Hoje fazem exatos 50 anos que Neal Armstrong pisou na Lua. O New York Times publicou um especial que junta a transcrição do áudio dos astronautas com as fotos capturadas durante toda a missão da Apolo 11. Pra curtir deslizando o dedo.

Semanas antes de o homem pisar na Lua, outro evento estelar havia abalado o mundo: o single Space Oddity (Spotify), de David Bowie. Os versos que contam a história de um astronauta condenado ao espaço, o impulsionaram ao status de ícone. Cinco décadas depois, ainda é uma de suas músicas mais populares. Há quem diga que a letra também faz referência a uma viagem com drogas.

Em entrevista concedida para a revista Performing Songwriter, em 2003, o músico confessou que a sua criação foi inspirada na adaptação para os cinemas de 2001 (trailer), livro de Arthur C. Clarke (Amazon). “Na Inglaterra, presumiram que eu havia escrito sobre o pouso no espaço porque aconteceu na mesma época. Mas não foi. A música foi escrita por causa do filme, que achei incrível”.

A faixa também foi inspirada, em parte, pela experiência mais universal de todas: o coração partido. Bowie escreveu a música depois de terminar seu relacionamento com a atriz Hermione Farthingale. A pausa inspirou várias outras, incluindo Letter to Hermione e Life on Mars. Em Space Oddity, a solidão e a melancolia pós-termino são especialmente aparentes.

Sobre a letra. Major Tom é o astronauta, o personagem criado por Bowie, e começa com o preparo para a decolagem. Em seguida vem as instruções da base: “Tome suas pílulas e coloque seu capacete”. E  então começa a contagem regressiva rumo ao espaço.

A parte seguinte narra a operação após a tensão inicial. O envio do astronauta foi bem sucedido e a dúvida, agora, é sobre como retornar à Terra e lidar com aqueles que ficaram. Bowie é irônico e provoca: “você chegou lá e os jornais querem saber que camisetas você usa”.

E Major Tom, então, vê o mundo do alto, observa que a Terra é azul, lembra da mulher, e pede que a base lhe transmita um recado. No entanto, surge um problema com a operação. A frase permanece incompleta, dando a impressão de que a comunicação se perdeu definitivamente. “Pode me ouvir, Major Tom?”.

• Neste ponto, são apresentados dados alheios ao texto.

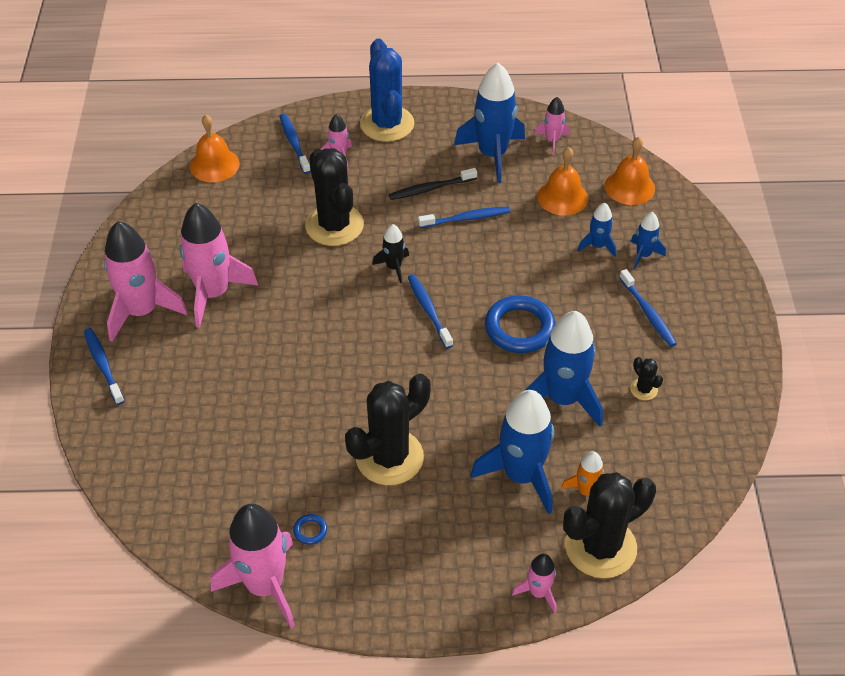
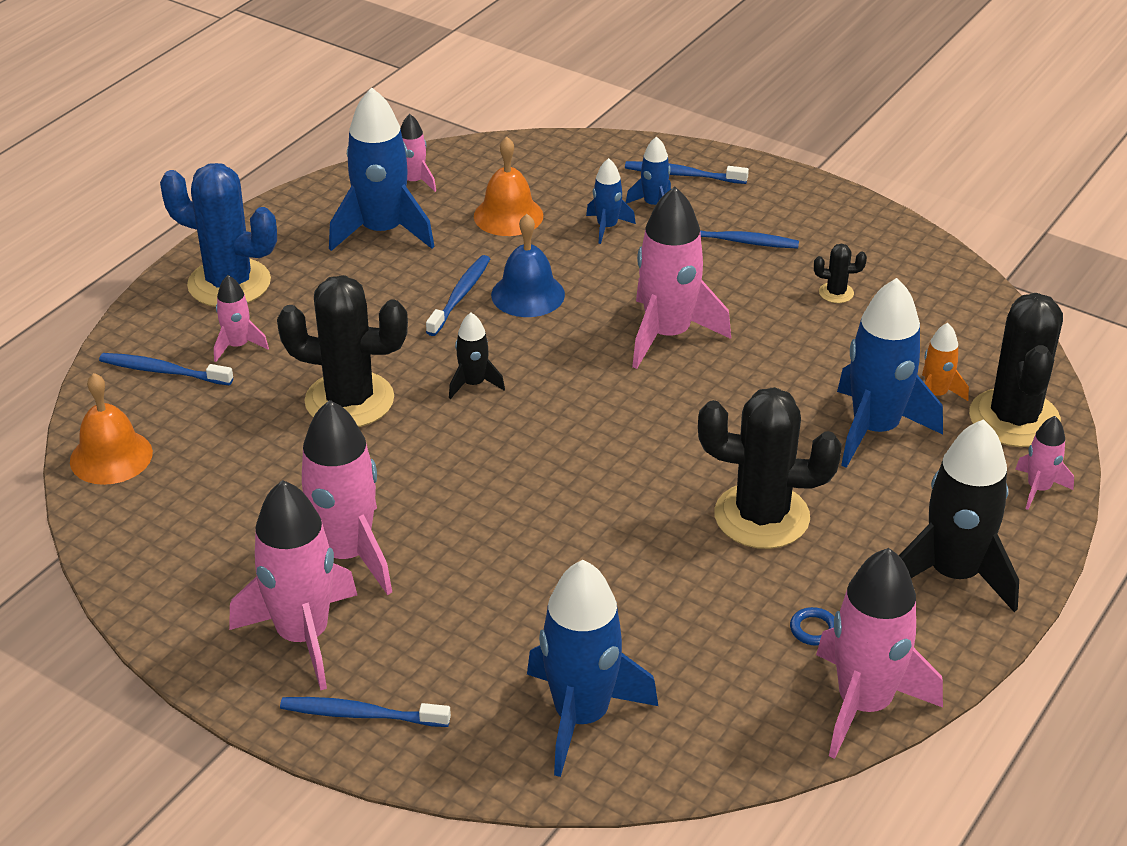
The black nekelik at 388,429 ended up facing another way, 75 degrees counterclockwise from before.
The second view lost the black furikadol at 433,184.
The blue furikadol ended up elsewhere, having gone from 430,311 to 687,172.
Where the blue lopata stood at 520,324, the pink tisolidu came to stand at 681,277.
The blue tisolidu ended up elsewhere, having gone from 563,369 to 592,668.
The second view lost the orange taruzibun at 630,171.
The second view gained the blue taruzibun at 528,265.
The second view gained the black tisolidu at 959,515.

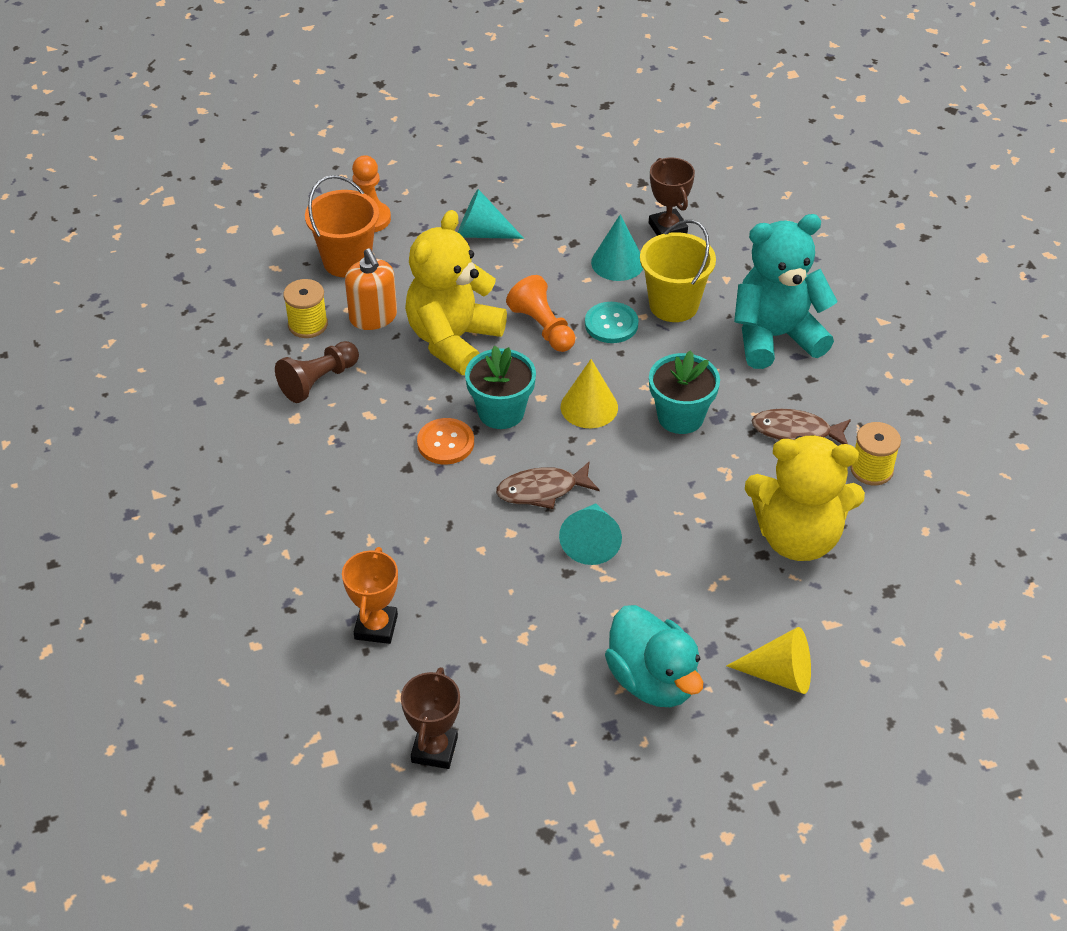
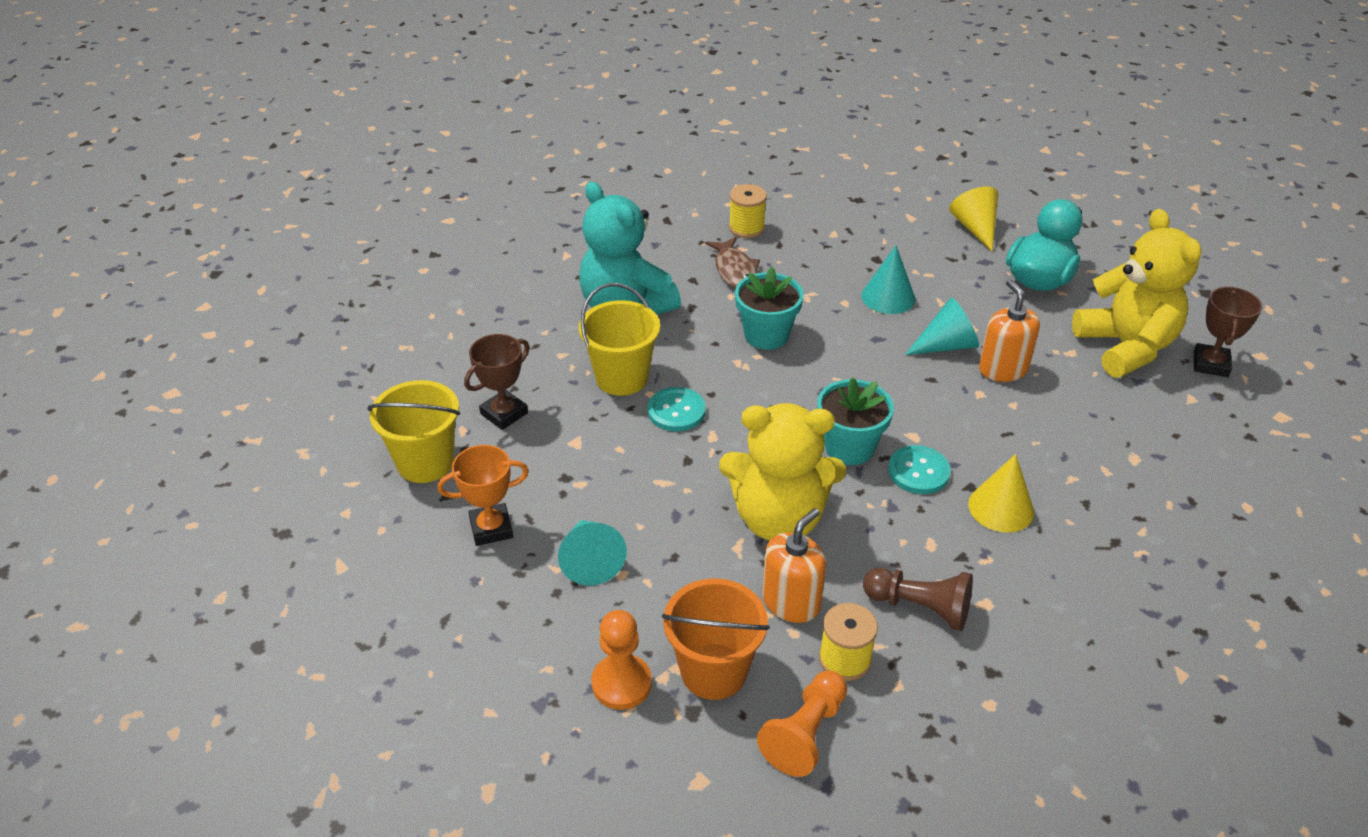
The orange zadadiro ended up elsewhere, having gone from 370,595 to 483,495.
The brown zadadiro at 430,718 ended up facing another way, 60 degrees counterclockwise from before.
What was the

David Bowie criou mais duas músicas com Major Tom: Ashes to Ashes (Spotify) e Hallo Spaceboy (Spotify). Diversas outras canções, de outros artistas, fazem alusão ao personagem. Caso de Rocketman (Spotify), de Elton John e Bernie Taupin.

Lançada em 11 de julho de 1969 — apenas cinco dias antes de a NASA lançar a Apollo 11, Space Oddity não soava, exatamente, como um bom material promocional para a missão. Termina em tom sombrio, com o major Tom flutuando pelo espaço. Mas o timing e o assunto, em geral, eram perfeitos demais para a BBC resistir. A rede reproduziu a trilha em cenas do pouso na Lua. Bowie comentou depois: “Obviamente, um funcionário da BBC disse: ‘Ah, então, aquela música espacial, Major Tom, blá, blá, isso vai ser ótimo.’ Hum, mas ele fica preso no espaço. Ninguém teve coragem de lembrar isso ao produtor.”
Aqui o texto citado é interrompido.